▸ **EXERCISE AIM**: Write out the records once more, exactly, and keep any image out.

[Dataset entries]
________

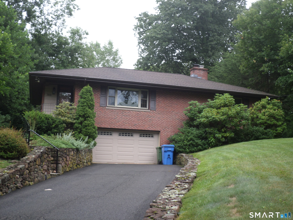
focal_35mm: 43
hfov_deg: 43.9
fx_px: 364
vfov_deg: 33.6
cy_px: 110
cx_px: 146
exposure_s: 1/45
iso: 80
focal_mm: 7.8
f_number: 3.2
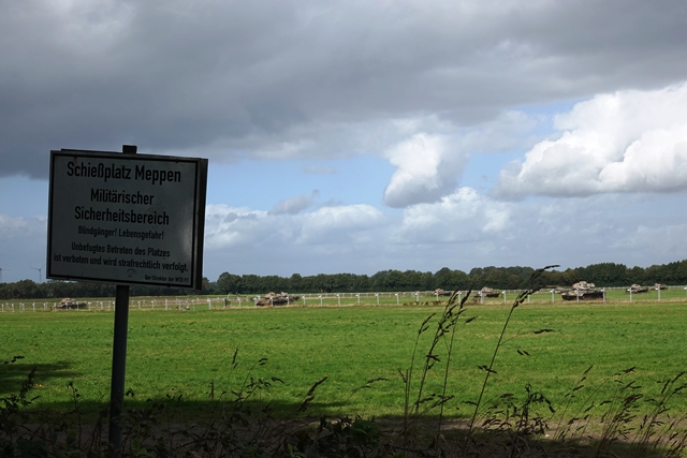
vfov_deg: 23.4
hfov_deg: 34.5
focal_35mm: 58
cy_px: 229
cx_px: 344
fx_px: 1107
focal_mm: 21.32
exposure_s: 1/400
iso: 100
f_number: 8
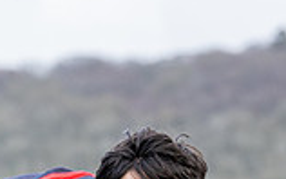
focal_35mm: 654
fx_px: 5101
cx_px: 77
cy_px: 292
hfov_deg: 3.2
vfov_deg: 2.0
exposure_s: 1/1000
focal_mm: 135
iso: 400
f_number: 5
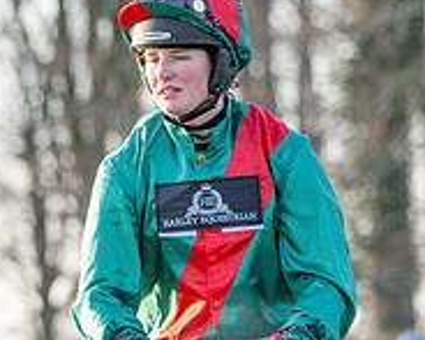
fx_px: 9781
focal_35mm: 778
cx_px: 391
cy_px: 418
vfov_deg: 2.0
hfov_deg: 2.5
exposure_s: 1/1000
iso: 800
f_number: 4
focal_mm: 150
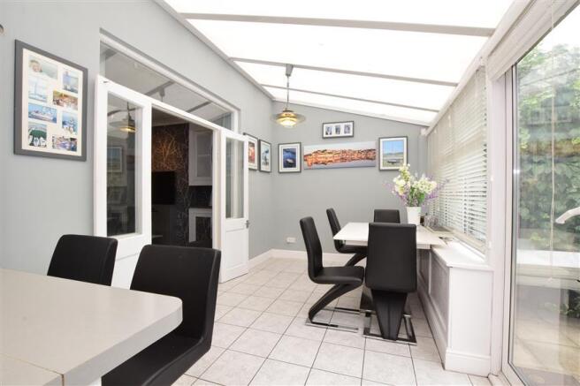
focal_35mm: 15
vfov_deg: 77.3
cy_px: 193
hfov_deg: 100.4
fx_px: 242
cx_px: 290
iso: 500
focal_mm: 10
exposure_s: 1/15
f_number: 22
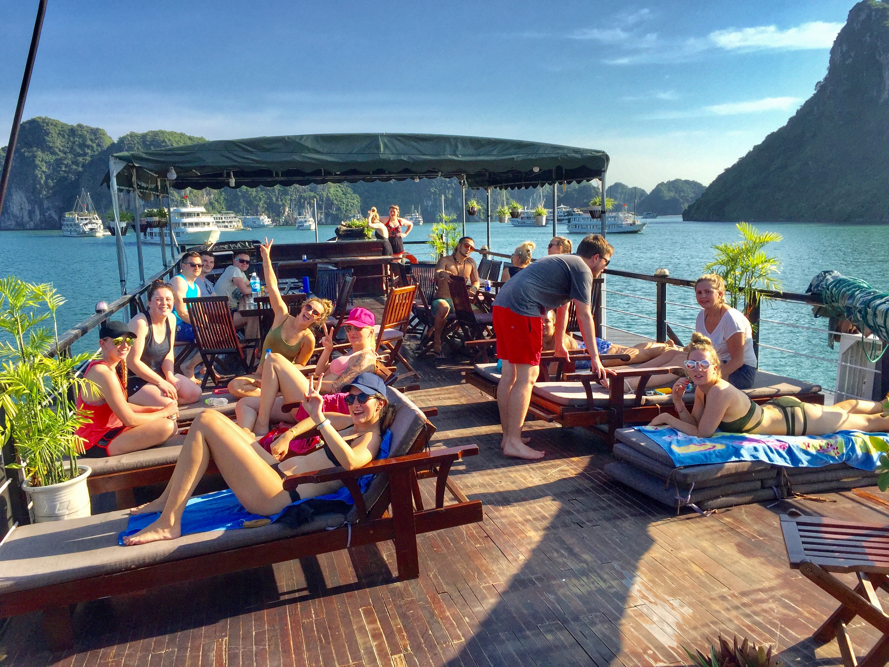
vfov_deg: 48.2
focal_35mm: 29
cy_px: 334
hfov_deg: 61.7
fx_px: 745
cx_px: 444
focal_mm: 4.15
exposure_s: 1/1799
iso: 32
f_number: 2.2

________

▸ **WRITTEN RESPONSE**:
focal_35mm: 43
hfov_deg: 43.9
fx_px: 364
vfov_deg: 33.6
cy_px: 110
cx_px: 146
exposure_s: 1/45
iso: 80
focal_mm: 7.8
f_number: 3.2
vfov_deg: 23.4
hfov_deg: 34.5
focal_35mm: 58
cy_px: 229
cx_px: 344
fx_px: 1107
focal_mm: 21.32
exposure_s: 1/400
iso: 100
f_number: 8
focal_35mm: 654
fx_px: 5101
cx_px: 77
cy_px: 292
hfov_deg: 3.2
vfov_deg: 2.0
exposure_s: 1/1000
focal_mm: 135
iso: 400
f_number: 5
fx_px: 9781
focal_35mm: 778
cx_px: 391
cy_px: 418
vfov_deg: 2.0
hfov_deg: 2.5
exposure_s: 1/1000
iso: 800
f_number: 4
focal_mm: 150
focal_35mm: 15
vfov_deg: 77.3
cy_px: 193
hfov_deg: 100.4
fx_px: 242
cx_px: 290
iso: 500
focal_mm: 10
exposure_s: 1/15
f_number: 22
vfov_deg: 48.2
focal_35mm: 29
cy_px: 334
hfov_deg: 61.7
fx_px: 745
cx_px: 444
focal_mm: 4.15
exposure_s: 1/1799
iso: 32
f_number: 2.2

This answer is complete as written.